== Instructions for the task ==
Transcribe the entries below exactly, starting with the line that has "Energies Renouvelables Puttelange Aux Lacs" and stopping after the line that has "320만원으로 보면 됩니다. 학부모는 수업 참여 정도에 따라"; no pictures belong in the copy.
*****
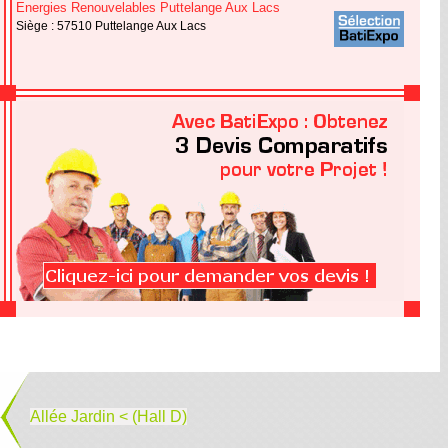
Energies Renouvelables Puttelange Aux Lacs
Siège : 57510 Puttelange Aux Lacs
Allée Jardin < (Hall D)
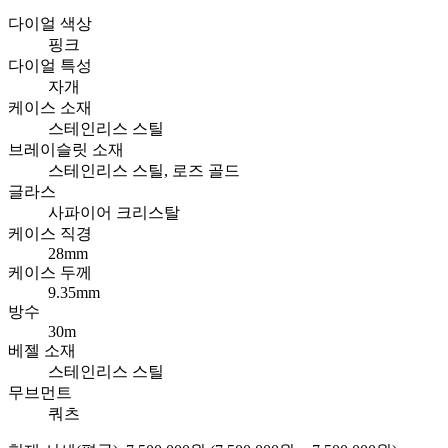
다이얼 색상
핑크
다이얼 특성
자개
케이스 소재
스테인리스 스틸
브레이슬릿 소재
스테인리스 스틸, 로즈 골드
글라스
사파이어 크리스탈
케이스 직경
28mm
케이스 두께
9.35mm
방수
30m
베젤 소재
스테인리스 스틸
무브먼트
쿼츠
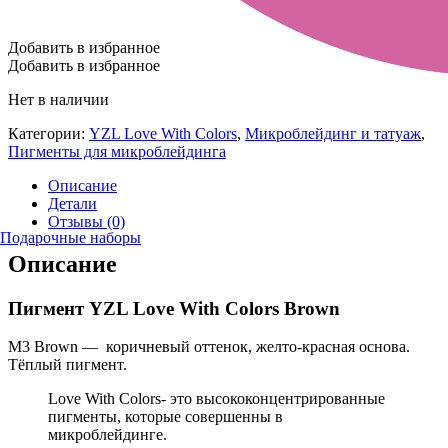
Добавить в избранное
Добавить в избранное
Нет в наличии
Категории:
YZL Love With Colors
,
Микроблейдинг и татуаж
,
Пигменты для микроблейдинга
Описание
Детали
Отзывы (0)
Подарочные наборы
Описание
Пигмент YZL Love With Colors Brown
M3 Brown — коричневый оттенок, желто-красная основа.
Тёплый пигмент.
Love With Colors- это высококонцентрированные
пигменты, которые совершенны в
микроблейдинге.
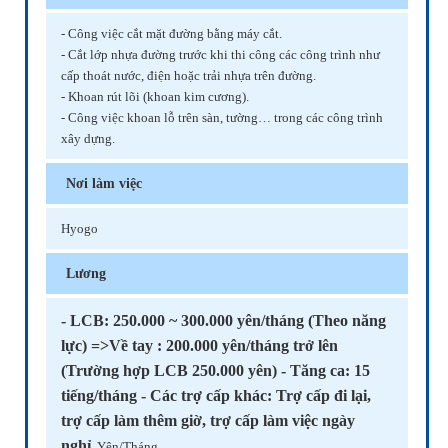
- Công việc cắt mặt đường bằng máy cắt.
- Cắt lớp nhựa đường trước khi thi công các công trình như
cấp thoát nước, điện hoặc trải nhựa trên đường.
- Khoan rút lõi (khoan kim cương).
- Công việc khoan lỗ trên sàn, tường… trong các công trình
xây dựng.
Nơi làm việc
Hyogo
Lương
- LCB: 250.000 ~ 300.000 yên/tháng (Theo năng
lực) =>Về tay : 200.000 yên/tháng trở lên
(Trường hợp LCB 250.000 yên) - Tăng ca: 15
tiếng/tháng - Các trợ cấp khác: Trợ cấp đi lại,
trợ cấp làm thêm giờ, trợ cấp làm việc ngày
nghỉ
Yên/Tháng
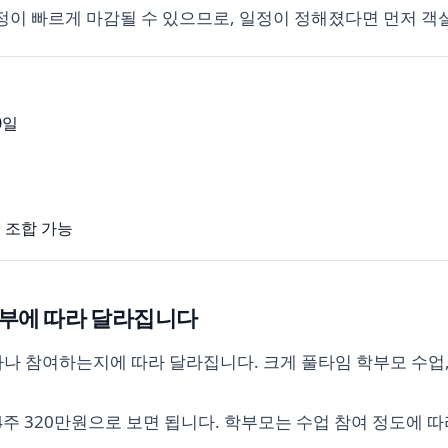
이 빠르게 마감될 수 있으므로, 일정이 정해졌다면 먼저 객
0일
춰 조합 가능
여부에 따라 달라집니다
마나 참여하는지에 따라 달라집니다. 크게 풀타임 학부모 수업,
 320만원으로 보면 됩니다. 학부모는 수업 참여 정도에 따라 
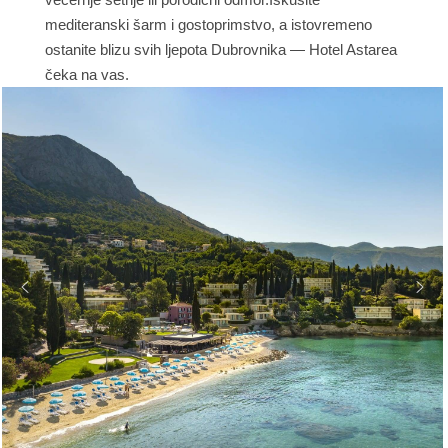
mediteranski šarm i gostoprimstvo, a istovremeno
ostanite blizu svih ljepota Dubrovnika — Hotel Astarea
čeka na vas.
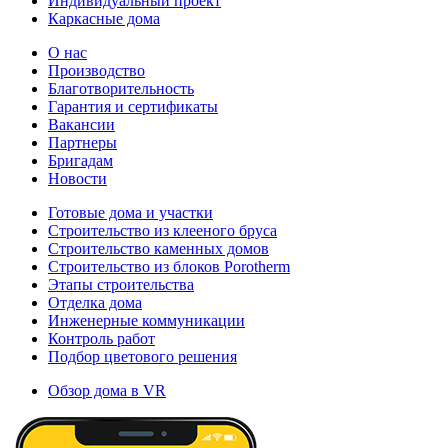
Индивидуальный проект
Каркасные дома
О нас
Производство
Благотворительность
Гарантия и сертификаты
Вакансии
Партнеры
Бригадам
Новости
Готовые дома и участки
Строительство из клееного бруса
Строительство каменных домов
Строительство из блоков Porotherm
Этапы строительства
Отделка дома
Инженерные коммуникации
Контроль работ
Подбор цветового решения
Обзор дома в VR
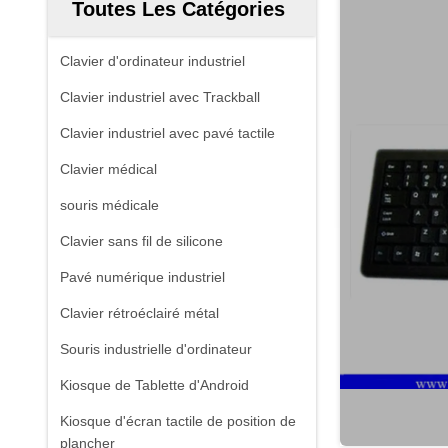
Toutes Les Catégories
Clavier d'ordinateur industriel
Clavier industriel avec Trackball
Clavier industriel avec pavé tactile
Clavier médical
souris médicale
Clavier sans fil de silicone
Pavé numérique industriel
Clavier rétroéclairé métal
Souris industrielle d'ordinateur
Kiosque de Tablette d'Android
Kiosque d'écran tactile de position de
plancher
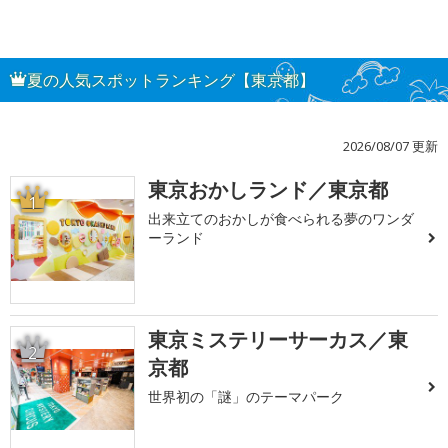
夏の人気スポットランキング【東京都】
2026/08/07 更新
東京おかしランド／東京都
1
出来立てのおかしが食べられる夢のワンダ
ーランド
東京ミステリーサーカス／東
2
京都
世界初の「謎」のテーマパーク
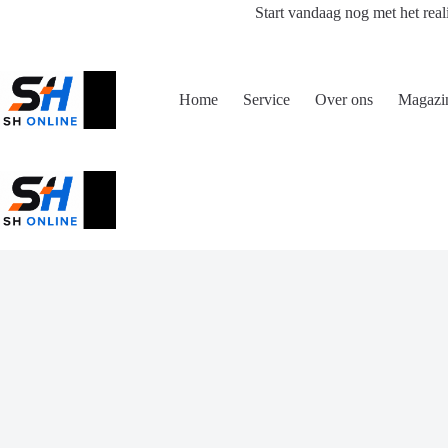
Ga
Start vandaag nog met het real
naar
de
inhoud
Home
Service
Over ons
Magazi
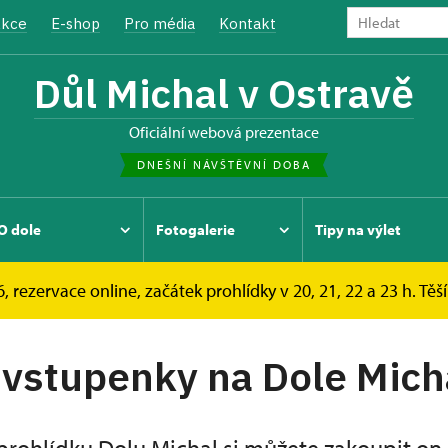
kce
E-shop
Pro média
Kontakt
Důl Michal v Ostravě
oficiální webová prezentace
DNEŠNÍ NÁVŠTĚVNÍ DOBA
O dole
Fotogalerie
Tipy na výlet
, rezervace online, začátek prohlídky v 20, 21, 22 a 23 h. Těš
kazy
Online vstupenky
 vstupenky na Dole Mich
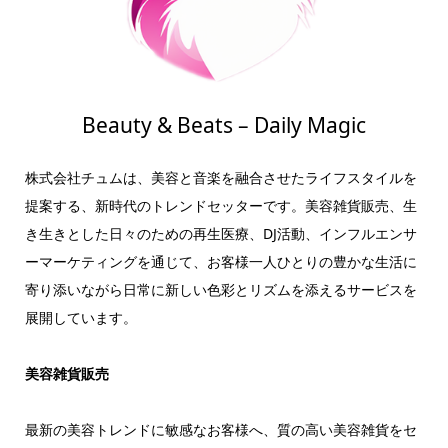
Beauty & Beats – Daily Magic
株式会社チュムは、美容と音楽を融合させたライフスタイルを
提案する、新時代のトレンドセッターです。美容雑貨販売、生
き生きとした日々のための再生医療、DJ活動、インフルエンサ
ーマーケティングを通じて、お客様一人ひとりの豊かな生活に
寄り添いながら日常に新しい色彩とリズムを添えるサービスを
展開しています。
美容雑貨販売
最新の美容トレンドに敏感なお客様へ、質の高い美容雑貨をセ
*****
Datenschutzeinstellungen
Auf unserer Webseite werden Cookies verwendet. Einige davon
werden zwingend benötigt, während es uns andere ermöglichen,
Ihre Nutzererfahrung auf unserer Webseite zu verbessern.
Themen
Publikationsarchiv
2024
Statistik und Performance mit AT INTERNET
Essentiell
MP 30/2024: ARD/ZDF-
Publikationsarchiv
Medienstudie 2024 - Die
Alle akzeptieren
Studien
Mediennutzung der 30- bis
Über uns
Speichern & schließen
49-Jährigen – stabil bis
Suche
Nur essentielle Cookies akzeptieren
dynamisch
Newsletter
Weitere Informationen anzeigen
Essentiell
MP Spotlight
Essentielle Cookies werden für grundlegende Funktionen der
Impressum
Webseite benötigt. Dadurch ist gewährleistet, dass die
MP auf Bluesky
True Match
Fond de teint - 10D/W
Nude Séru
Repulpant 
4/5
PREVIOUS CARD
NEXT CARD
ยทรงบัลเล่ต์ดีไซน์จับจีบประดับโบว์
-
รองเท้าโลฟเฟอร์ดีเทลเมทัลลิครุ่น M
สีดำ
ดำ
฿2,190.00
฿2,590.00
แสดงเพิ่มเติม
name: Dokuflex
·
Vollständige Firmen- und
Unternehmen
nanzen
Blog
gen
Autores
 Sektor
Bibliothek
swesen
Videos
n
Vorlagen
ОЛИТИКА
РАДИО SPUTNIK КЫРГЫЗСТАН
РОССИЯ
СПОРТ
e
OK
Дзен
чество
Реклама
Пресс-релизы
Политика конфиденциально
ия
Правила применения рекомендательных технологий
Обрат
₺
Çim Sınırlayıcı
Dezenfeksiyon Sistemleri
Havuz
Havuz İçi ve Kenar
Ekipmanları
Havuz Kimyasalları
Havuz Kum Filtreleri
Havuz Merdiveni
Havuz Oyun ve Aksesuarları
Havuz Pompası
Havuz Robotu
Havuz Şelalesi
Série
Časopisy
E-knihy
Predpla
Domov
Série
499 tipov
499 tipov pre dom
*****
== Answer box ==
Energies Renouvelables Puttelange Aux Lacs
Siège : 57510 Puttelange Aux Lacs
Allée Jardin < (Hall D)
다이얼 색상
핑크
다이얼 특성
자개
케이스 소재
스테인리스 스틸
브레이슬릿 소재
스테인리스 스틸, 로즈 골드
글라스
사파이어 크리스탈
케이스 직경
28mm
케이스 두께
9.35mm
방수
30m
베젤 소재
스테인리스 스틸
무브먼트
쿼츠
Добавить в избранное
Добавить в избранное
Нет в наличии
Категории:
YZL Love With Colors
,
Микроблейдинг и татуаж
,
Пигменты для микроблейдинга
Описание
Детали
Отзывы (0)
Подарочные наборы
Описание
Пигмент YZL Love With Colors Brown
M3 Brown — коричневый оттенок, желто-красная основа.
Тёплый пигмент.
Love With Colors- это высококонцентрированные
пигменты, которые совершенны в
микроблейдинге.
- Công việc cắt mặt đường bằng máy cắt.
- Cắt lớp nhựa đường trước khi thi công các công trình như
cấp thoát nước, điện hoặc trải nhựa trên đường.
- Khoan rút lõi (khoan kim cương).
- Công việc khoan lỗ trên sàn, tường… trong các công trình
xây dựng.
Nơi làm việc
Hyogo
Lương
- LCB: 250.000 ~ 300.000 yên/tháng (Theo năng
lực) =>Về tay : 200.000 yên/tháng trở lên
(Trường hợp LCB 250.000 yên) - Tăng ca: 15
tiếng/tháng - Các trợ cấp khác: Trợ cấp đi lại,
trợ cấp làm thêm giờ, trợ cấp làm việc ngày
nghỉ
Yên/Tháng
이 빠르게 마감될 수 있으므로, 일정이 정해졌다면 먼저 객
0일
춰 조합 가능
여부에 따라 달라집니다
마나 참여하는지에 따라 달라집니다. 크게 풀타임 학부모 수업,
 320만원으로 보면 됩니다. 학부모는 수업 참여 정도에 따라 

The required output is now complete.